→ Records to process:
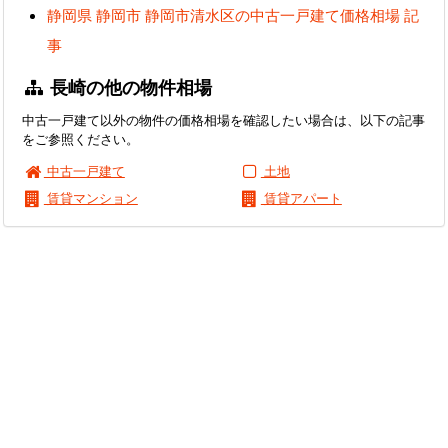
静岡県 静岡市 静岡市清水区の中古一戸建て価格相場 記
事
長崎の他の物件相場
中古一戸建て以外の物件の価格相場を確認したい場合は、以下の記事
をご参照ください。
中古一戸建て
土地
賃貸マンション
賃貸アパート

→ Task objective: With the pictures omitted, the entries are to be transcribed in full, exactly as they appear.

→ Exercise solution:
静岡県 静岡市 静岡市清水区の中古一戸建て価格相場 記
事
長崎の他の物件相場
中古一戸建て以外の物件の価格相場を確認したい場合は、以下の記事
をご参照ください。
中古一戸建て
土地
賃貸マンション
賃貸アパート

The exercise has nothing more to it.